Sometimes teachers, friends, and family help me see the bigger picture, even when I cannot see it for myself. 

Simple BPM


  1. Oh yes. I know this mental spinning out. I do it to myself nearly every time someone requests "a talk." Rarely is there ever a real problem (you know, because some of the "problems" are ones I don't care about).

    Love your photos!

  2. This cracked me up. I was totally believing you, freaking about my sons use of "butt". Thanks for the heart attack!
    I should have known your kids would be wonderful. That mad hatter outfit is the BOMB!

  3. What an awesome bigger picture moment! Sometimes I lose perspective, too. It's hard to see from the close vantage point of mom.
    {Also, your sons' teacher is SO creative! How fun for him.}
    Thanks for linking up, and sending this reminder to take a step back.
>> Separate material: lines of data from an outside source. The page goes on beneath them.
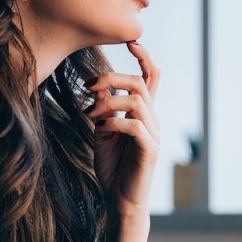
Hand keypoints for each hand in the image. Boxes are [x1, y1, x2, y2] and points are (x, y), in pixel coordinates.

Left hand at [85, 41, 160, 220]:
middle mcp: (152, 120)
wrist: (120, 200)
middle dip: (112, 78)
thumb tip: (97, 91)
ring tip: (90, 114)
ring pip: (136, 101)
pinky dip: (113, 121)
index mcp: (143, 113)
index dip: (144, 58)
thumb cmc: (112, 167)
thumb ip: (103, 111)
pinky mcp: (149, 150)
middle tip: (88, 87)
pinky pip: (134, 125)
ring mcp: (153, 134)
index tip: (132, 42)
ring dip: (109, 101)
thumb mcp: (103, 132)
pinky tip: (100, 128)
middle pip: (140, 84)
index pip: (151, 78)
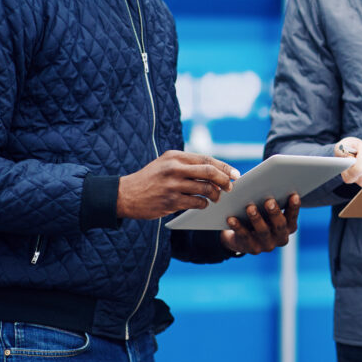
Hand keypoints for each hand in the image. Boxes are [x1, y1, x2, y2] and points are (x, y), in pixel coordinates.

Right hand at [117, 150, 239, 218]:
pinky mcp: (170, 201)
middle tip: (230, 187)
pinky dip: (203, 204)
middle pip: (209, 172)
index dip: (224, 167)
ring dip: (215, 195)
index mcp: (175, 156)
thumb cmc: (150, 179)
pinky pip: (196, 203)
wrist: (125, 194)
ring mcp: (172, 185)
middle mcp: (174, 169)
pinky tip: (203, 204)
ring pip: (205, 189)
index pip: (206, 159)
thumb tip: (216, 171)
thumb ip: (187, 165)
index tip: (235, 174)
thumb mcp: (166, 164)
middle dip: (224, 180)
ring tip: (216, 197)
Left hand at [221, 193, 300, 254]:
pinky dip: (238, 227)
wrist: (243, 238)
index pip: (293, 217)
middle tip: (269, 201)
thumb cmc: (260, 217)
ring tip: (250, 207)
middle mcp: (281, 238)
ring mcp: (267, 245)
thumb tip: (269, 183)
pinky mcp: (253, 249)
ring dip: (257, 219)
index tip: (294, 195)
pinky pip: (245, 237)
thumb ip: (272, 201)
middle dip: (274, 213)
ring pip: (263, 232)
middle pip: (279, 226)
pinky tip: (232, 218)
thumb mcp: (268, 210)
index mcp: (289, 227)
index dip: (294, 207)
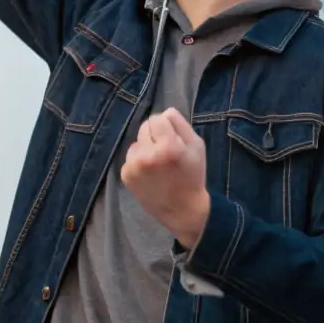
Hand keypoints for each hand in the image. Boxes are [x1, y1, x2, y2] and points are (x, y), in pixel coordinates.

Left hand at [120, 108, 210, 248]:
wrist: (182, 210)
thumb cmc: (192, 176)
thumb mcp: (197, 146)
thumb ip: (181, 124)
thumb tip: (165, 112)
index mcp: (169, 147)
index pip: (157, 118)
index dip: (166, 126)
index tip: (172, 138)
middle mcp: (148, 155)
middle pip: (144, 127)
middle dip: (155, 135)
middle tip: (166, 152)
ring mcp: (134, 166)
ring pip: (136, 142)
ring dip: (145, 148)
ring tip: (157, 164)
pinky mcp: (126, 175)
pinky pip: (130, 156)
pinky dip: (138, 161)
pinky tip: (150, 174)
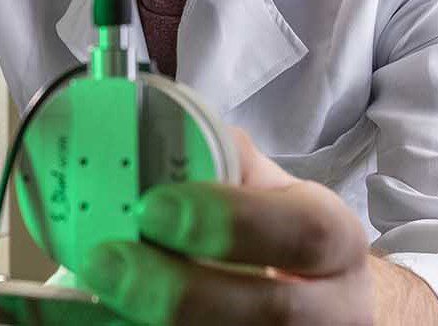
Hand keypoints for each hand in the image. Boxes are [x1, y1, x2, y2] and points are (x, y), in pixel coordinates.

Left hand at [77, 129, 437, 324]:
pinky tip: (111, 320)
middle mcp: (334, 306)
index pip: (301, 231)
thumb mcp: (268, 191)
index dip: (228, 221)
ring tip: (102, 297)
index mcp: (335, 239)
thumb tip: (148, 130)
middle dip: (177, 291)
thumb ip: (222, 161)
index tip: (152, 209)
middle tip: (106, 262)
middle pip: (267, 312)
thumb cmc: (278, 235)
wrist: (323, 304)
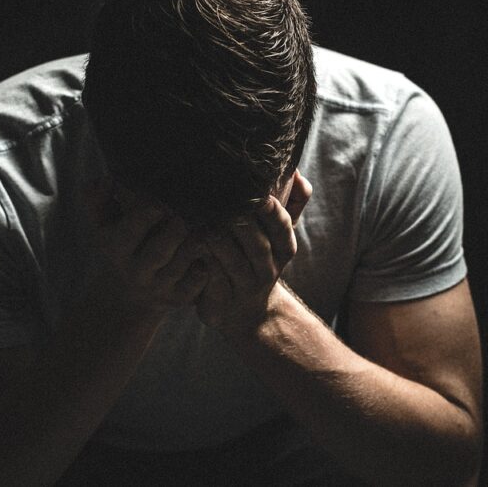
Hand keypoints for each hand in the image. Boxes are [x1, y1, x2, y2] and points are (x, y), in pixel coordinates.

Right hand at [82, 176, 208, 321]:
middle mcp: (136, 271)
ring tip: (204, 232)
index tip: (158, 204)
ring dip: (192, 249)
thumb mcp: (104, 224)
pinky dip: (203, 271)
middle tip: (184, 218)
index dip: (143, 218)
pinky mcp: (178, 298)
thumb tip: (104, 179)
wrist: (128, 295)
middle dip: (172, 234)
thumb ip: (98, 200)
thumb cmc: (121, 244)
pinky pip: (194, 286)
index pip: (128, 233)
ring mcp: (158, 286)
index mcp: (117, 248)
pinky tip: (210, 255)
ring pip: (178, 268)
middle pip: (157, 253)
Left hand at [195, 169, 312, 331]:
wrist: (247, 315)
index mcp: (283, 248)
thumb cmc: (258, 261)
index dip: (271, 212)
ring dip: (217, 240)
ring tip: (202, 221)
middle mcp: (267, 269)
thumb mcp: (277, 236)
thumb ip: (291, 203)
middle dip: (239, 222)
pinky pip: (211, 279)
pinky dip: (201, 261)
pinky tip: (189, 244)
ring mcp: (244, 287)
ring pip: (232, 261)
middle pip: (256, 244)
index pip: (281, 227)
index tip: (260, 194)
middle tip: (220, 201)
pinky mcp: (222, 300)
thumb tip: (298, 172)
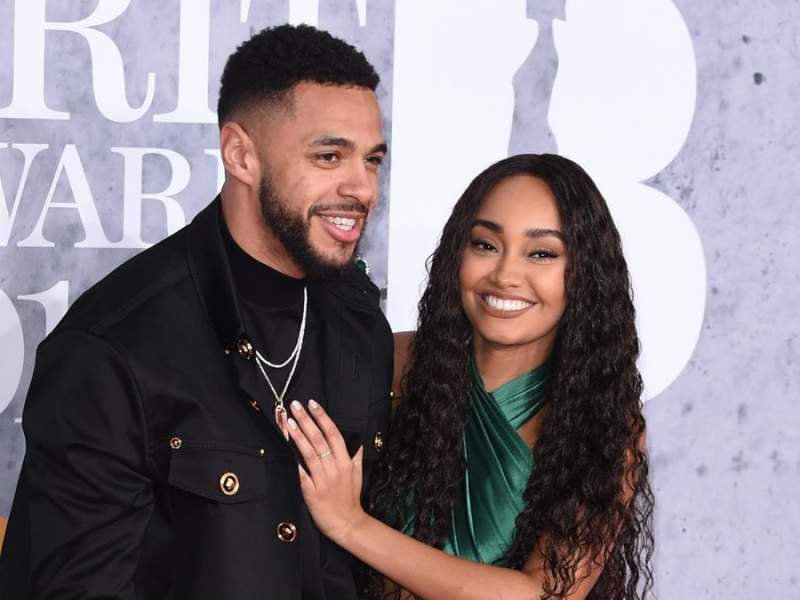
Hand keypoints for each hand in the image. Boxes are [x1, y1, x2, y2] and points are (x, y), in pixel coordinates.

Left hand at [287, 399, 367, 542]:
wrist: (346, 523)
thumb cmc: (350, 498)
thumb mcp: (358, 475)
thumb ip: (356, 457)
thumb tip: (358, 442)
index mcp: (346, 462)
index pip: (333, 433)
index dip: (322, 417)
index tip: (312, 404)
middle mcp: (334, 468)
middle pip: (319, 439)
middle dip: (306, 420)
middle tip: (295, 405)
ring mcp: (323, 479)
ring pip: (309, 453)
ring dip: (298, 436)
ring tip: (289, 421)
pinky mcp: (311, 492)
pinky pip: (301, 473)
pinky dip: (294, 461)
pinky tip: (286, 449)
  4. Being a homeschooler (for the most part) I don't always have someone who'll let me know that I'm doing okay with them, so I worry. But, when I do get feedback from teachers or others, it's always been good. That's nice.
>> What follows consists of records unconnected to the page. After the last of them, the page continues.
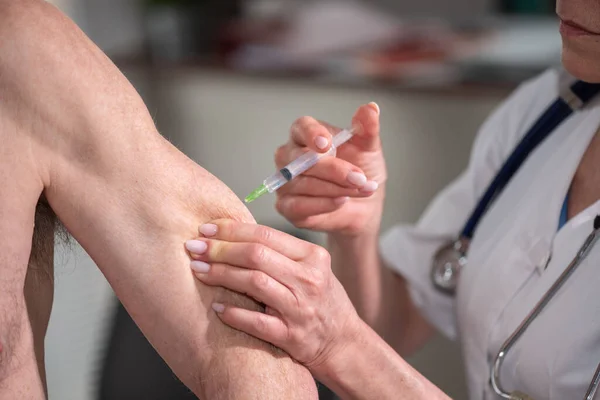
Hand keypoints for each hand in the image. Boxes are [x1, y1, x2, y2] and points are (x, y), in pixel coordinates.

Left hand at [185, 220, 361, 374]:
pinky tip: (217, 307)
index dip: (231, 230)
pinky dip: (234, 314)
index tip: (206, 228)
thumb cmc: (322, 300)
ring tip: (198, 270)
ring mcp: (300, 308)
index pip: (266, 235)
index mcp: (312, 256)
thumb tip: (233, 234)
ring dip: (221, 275)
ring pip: (254, 283)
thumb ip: (281, 252)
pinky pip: (257, 322)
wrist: (343, 342)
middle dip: (220, 249)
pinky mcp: (292, 336)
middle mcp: (308, 279)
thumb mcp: (312, 268)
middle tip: (194, 248)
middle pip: (256, 255)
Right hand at [275, 103, 386, 235]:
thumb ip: (367, 128)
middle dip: (334, 170)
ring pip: (305, 183)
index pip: (301, 127)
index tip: (326, 144)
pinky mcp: (287, 206)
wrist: (363, 205)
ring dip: (336, 188)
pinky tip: (341, 201)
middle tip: (359, 177)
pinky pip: (299, 205)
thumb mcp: (369, 148)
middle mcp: (289, 157)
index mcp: (305, 135)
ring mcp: (285, 182)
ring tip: (359, 189)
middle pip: (302, 159)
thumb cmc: (361, 171)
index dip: (312, 134)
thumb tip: (371, 108)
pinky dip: (324, 204)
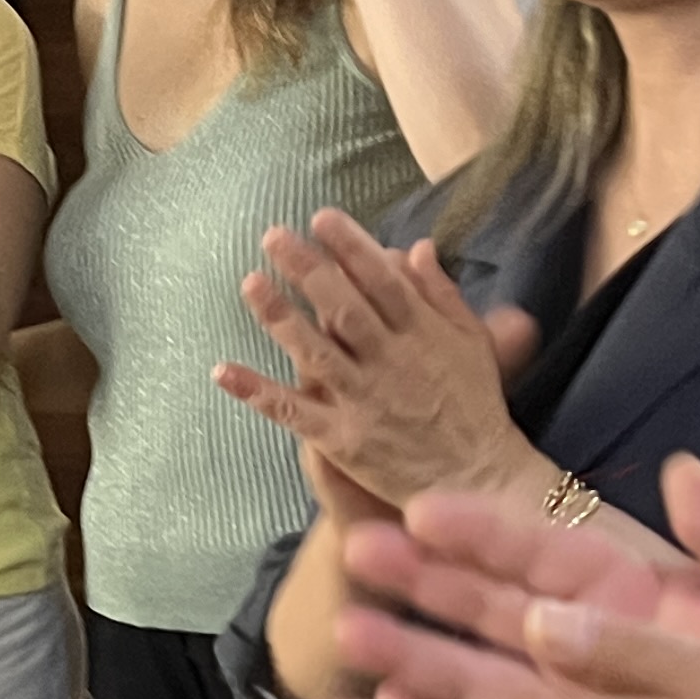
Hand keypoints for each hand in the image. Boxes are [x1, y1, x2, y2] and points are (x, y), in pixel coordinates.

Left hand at [215, 214, 537, 518]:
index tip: (322, 218)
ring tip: (250, 282)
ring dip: (279, 317)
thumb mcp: (473, 343)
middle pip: (343, 308)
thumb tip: (416, 247)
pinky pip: (292, 412)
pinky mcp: (341, 439)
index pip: (382, 280)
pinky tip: (222, 370)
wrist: (477, 480)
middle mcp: (390, 363)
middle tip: (273, 236)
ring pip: (314, 352)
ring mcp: (363, 401)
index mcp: (423, 334)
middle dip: (307, 269)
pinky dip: (256, 391)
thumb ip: (442, 295)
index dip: (351, 247)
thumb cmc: (475, 407)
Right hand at [333, 459, 699, 698]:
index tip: (424, 510)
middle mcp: (584, 647)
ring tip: (350, 635)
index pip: (543, 551)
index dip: (484, 531)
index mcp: (629, 595)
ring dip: (409, 654)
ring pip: (471, 673)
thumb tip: (684, 472)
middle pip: (488, 607)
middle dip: (420, 582)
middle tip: (357, 554)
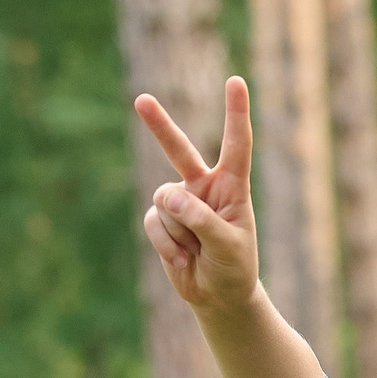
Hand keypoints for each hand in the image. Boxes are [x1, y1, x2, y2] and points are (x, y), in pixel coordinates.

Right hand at [133, 79, 258, 312]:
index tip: (235, 81)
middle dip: (159, 126)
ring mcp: (180, 202)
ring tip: (197, 251)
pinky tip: (182, 258)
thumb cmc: (234, 268)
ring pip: (165, 202)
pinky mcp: (161, 220)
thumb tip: (168, 198)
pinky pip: (153, 223)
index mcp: (233, 186)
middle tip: (140, 100)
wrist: (218, 296)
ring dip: (178, 232)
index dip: (235, 113)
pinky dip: (166, 244)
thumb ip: (202, 220)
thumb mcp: (228, 246)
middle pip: (179, 150)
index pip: (236, 144)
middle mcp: (204, 186)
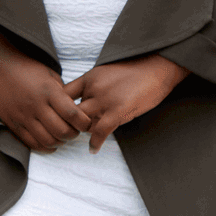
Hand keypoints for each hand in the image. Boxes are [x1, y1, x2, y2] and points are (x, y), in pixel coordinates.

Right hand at [0, 30, 87, 151]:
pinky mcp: (12, 124)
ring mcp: (23, 116)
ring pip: (47, 141)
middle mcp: (36, 105)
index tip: (86, 123)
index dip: (84, 123)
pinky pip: (31, 143)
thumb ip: (63, 93)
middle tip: (75, 131)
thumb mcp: (49, 74)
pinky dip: (44, 147)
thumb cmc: (27, 68)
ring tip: (62, 136)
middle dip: (73, 135)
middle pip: (61, 131)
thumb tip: (76, 111)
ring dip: (60, 142)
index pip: (72, 114)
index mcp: (48, 91)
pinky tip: (50, 142)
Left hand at [63, 54, 188, 152]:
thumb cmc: (134, 71)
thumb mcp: (107, 73)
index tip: (61, 117)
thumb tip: (86, 101)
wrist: (156, 66)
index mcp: (89, 77)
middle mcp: (93, 88)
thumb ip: (94, 86)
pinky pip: (100, 131)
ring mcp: (105, 100)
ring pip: (83, 122)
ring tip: (84, 139)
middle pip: (70, 111)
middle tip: (71, 132)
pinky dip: (95, 143)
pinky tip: (93, 149)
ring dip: (84, 132)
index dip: (59, 107)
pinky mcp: (118, 111)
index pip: (63, 94)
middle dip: (70, 122)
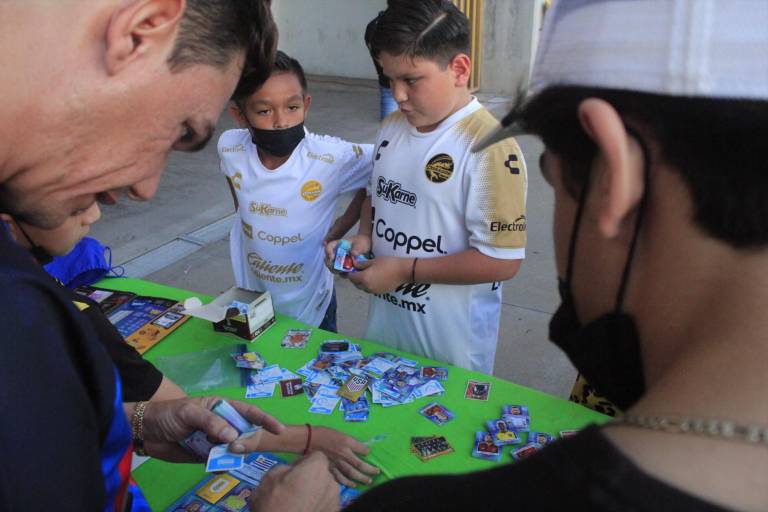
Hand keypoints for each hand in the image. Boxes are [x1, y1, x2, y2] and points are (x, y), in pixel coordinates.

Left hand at [137, 397, 283, 461]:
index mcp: (221, 407)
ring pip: (233, 449)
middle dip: (246, 440)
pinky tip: (214, 464)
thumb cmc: (168, 414)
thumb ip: (211, 422)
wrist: (145, 432)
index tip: (278, 429)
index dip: (264, 420)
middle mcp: (222, 424)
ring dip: (232, 454)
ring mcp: (214, 440)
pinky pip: (219, 461)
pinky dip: (220, 464)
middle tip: (235, 447)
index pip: (248, 412)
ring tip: (219, 454)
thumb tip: (232, 436)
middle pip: (245, 433)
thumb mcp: (189, 412)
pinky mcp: (204, 455)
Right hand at [248, 451, 338, 511]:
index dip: (305, 461)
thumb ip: (287, 466)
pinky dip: (319, 503)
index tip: (295, 470)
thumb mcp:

    However, I've never met a teacher dressed as the Mad Hatter. I would have loved a teacher like that! Your boys are lucky. :)

  5. "Buttchick" made me laugh right out! So glad the conferences didn't go as badly as you thought they would. Although you had me worried for a moment there. But then I thought: hey, Evan's not doing too bad then after all if Julie's boys say "poop" a lot and can't sit still... I'm in good company! Then you have to ruin my illusion with your well-behaved boys and great achievement. *sigh* I guess that'll be me next year!

  6. i was SO surprised and shocked when i read the first conferences...until i saw they were imagined. ha! don't we always assume the worst? but sometimes i think it's better, in a way, because then we feel reassured to find out we're doing all right. it would be much worse the other way around...

    not that i know about the school/kid thing yet, but just about life in general. i'm a natural worrier/over-thinker and ryan always says, "worry is like a rocking chair. it gives you something to do but doesn't get you anywhere"

    he is smart, that one.

  7. I just LOVE your stories!
    Thanks so much for sharing!


  8. This is a FUNNY post!! Ahhhh.... something else to worry about someday!! :)

  9. Oh, those first two conference examples were all set up for me to think, 'Thank goodness this mother has imperfect kids...because I do too!"

    But I GUESS it's nice that your kids are wonderful :) (Because mine are, too :))

    This is a perfect bigger picture moment and so true: our worries will almost always outstrip our reality. That perspective is so vital to keeping cool in the meantime. Loved this post!

  10. Yeah, you faked me out too. I was reading the first two interviews thinking - oh crap, Julie doesn't need this right now.

    Phew. Thankful (though not surprised) that your boys are doing great!

    Our interviews are at the end of the month. I'm sure I'll feel the same anxiety!

  11. You had me convinced too... I'm glad the conferences went so well! lol...

    Laura, I like that rocking chair quote! I've never heard it before.

    Did your kids dress as their favourite book characters this day too?!?!? If so -- tell us! Did the teacher offer you tea?

  12. You made me laugh too. I was thinking though, while I was believing that your first two conferences were true,, it's really so much bigger than all of that and you have so much to be proud of. Remember that IF you ever do have a conference like that, okay buttchick?

  13. Buttchick. I'm totally using that one from now on. (Glad your sweet boys are doing well!)